Open iskandr opened 2 years ago
@iskandr I am not sure what the problems it is now. If you have a smaller dataset with the gene fusion you discussed, I would like to test to see why.
Hello,
Here is a quick example. The following link contains two files https://www.dropbox.com/sh/77ui9a3m5yrdte6/AACQFRukk_-9fBUIw1dRimpya?dl=0. They both regard a (rather absurd) 5000x pacbio coverage simulation of a single fusion transcript (no background transcripts). The simulated fusion transcript that we are trying to find is HPS1:WHAMMP3 and it appears to have this inverted property that is described in the original post.

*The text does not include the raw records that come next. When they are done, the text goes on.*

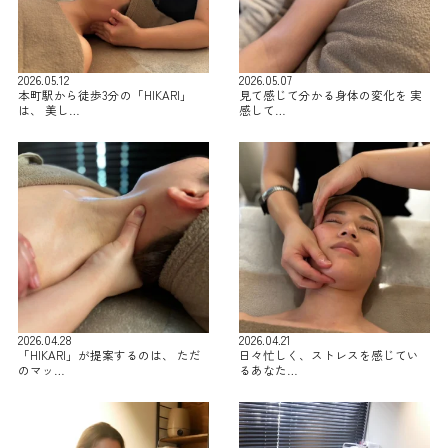
2026.05.12
2026.05.07
本町駅から徒歩3分の「HIKARI」
見て感じて分かる身体の変化を 実
は、 美し…
感して…
2026.04.28
2026.04.21
「HIKARI」が提案するのは、 ただ
日々忙しく、ストレスを感じてい
のマッ…
るあなた…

The first file is a fastq.gz file containing these simulated reads of this single fusion transcript. The second file is a bam file that results after aligning with minimap2 splice
against the hg38 genome, followed by sorting with samtools sort -n
. Running this file through LongGF using the following command fails to find the HPS1:WHAMMP3 fusion:
LongGF \
test10_sorted.bam \
Homo_sapiens.GRCh38.105.gtf \
40 50 100 > test10_sorted.log
Let me know if you can replicate the issue and let us know if LongGF is designed to locate fusions like this.
Hi,
We're working on benchmarking LongGF on simulated long read data generated using badread. There are a minority of fusions which appear to not get detected where the fusion partners originate on opposite strands of DNA. The mutation in these cases I guess would be fusion with an inverted sequence, can you LongGF correctly call these kinds of compound mutations?